- _Document excerpt_:
'''
Recipe: Nutella Swirl Pound Cake

Nutella Swirl Pound Cake

 

Love Nutella? Welcome to the club! Not a fan of Nutella? I’m not even sure what to say to you and this recipe isn’t for you.

If you are part of the club, you’ll love this recipe for Nutella Swirl Pound Cake. Talk about delicious, rich and decadent.

Ingredients:

  • 1 1/2 cups all-purpose flour
  • 2 sticks unsalted butter, softened
  • 4 large eggs
  • 1 1/2 TBSP cocoa powder
  • 2 tsp vanilla extract
  • 1 1/4 cup sugar
  • 1/4 tsp salt
  • 1 jar of Nutella (13 oz.)
  • 1 tsp baking powder

Directions:

    1. Preheat the oven to 325°.
    2. Grease a 9×5-inch loaf pan.
    3. In a small bowl, whisk the eggs with vanilla extract.
    4. In a medium bowl, whisk the flour, cocoa powder, baking powder and salt.

Who doesn’t love Nutella?

  1. In a large bowl, beat the butter with the sugar until fluffy.
  2. Gradually beat in the egg mixture until full incorporated.
  3. In three batches, beat in the flour mixture until incorporated.
  4. Spread 1/3 of the batter into the loaf pan then spread half the Nutella on top. Repeat with another 1/3 of the batter and the remaining Nutella. Top with the remaining 1/3 of the batter.
'''
- _Supplied material_:
'''
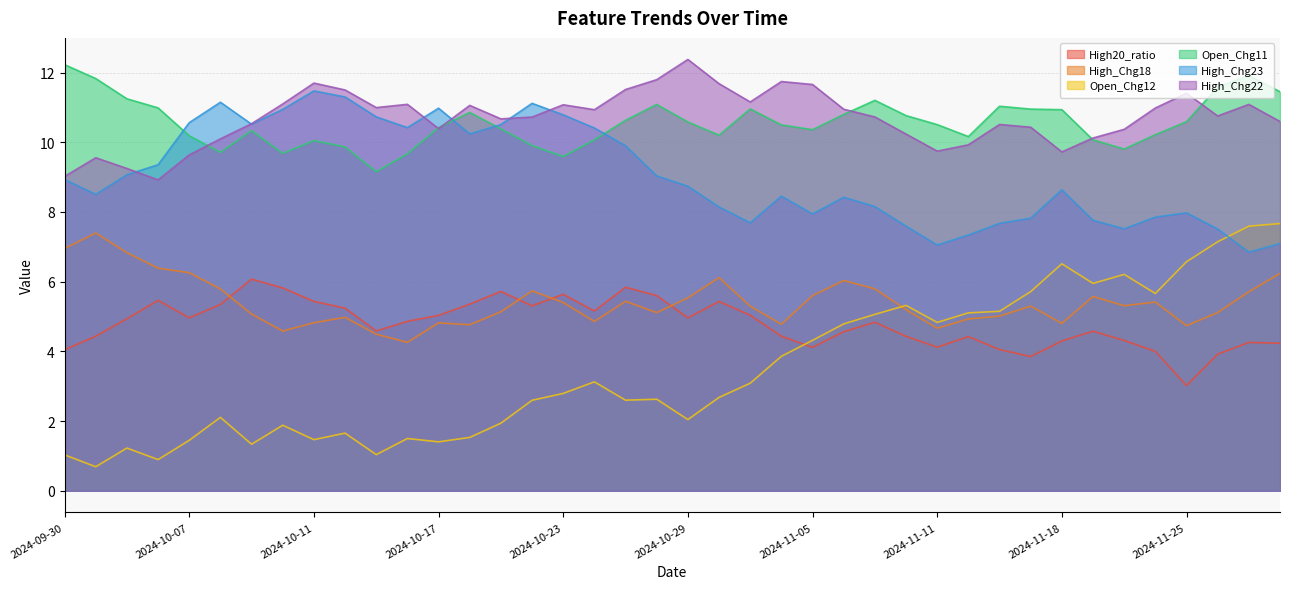

At which label does Open_Chg12 reach its peak?

2024-11-28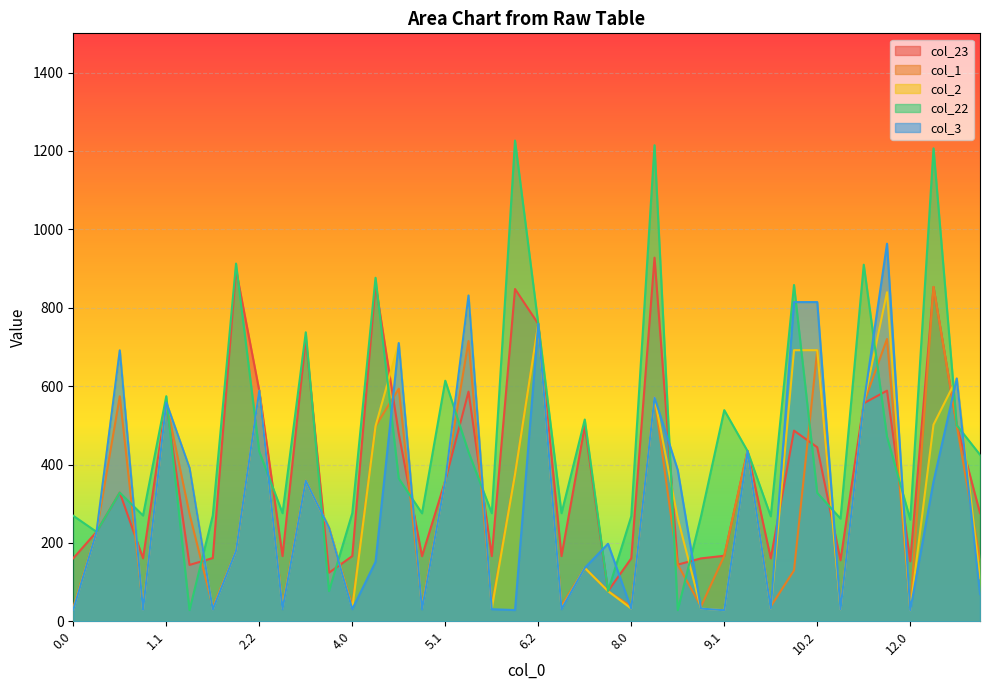

What is the label of the 5th point from the left?

1.1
'''
- _Study questions_:
A) Which ingredients does the Nutella pound cake recipe say to whisk together in the medium bowl?
B) In the Nutella pound cake recipe, substitute "stir" for "whisk" and write out again the part that opens with the words containing "3. In a small" and closes with "mixture until incorporated.".
C) Pick up the Nutella pound cake recipe after its last step and continue it.

- _Results of the exercise_:
A) All-purpose flour, cocoa powder, baking powder, and salt.

B)
3. In a small bowl, stir the eggs with vanilla extract.
    4. In a medium bowl, stir the flour, cocoa powder, baking powder and salt.

Who doesn’t love Nutella?

  1. In a large bowl, beat the butter with the sugar until fluffy.
  2. Gradually beat in the egg mixture until full incorporated.
  3. In three batches, beat in the flour mixture until incorporated.

C)
  5. Lightly swirl the Nutella into the batter with a knife. Careful not to overmix.
  6. Bake the cake for approximately 1 hour and 15 minutes, until a toothpick inserted in the center comes out clean. Let the cool in the pan for 15 minutes.
  7. Invert the cake onto a wire rack or plate, turn it right side up and let cool completely, about 2 hours. Cut the cake into slices and serve.

Letting the Nutella Swirl Pound Cake cool for those two long, grueling hours while you salivate and smell the deliciousness is going to be the hardest part.

This is one of the best pound cakes I’ve ever had. I had two servings on the spot. You don’t need to garnish it with anything. It’s good enough to devour all on its own.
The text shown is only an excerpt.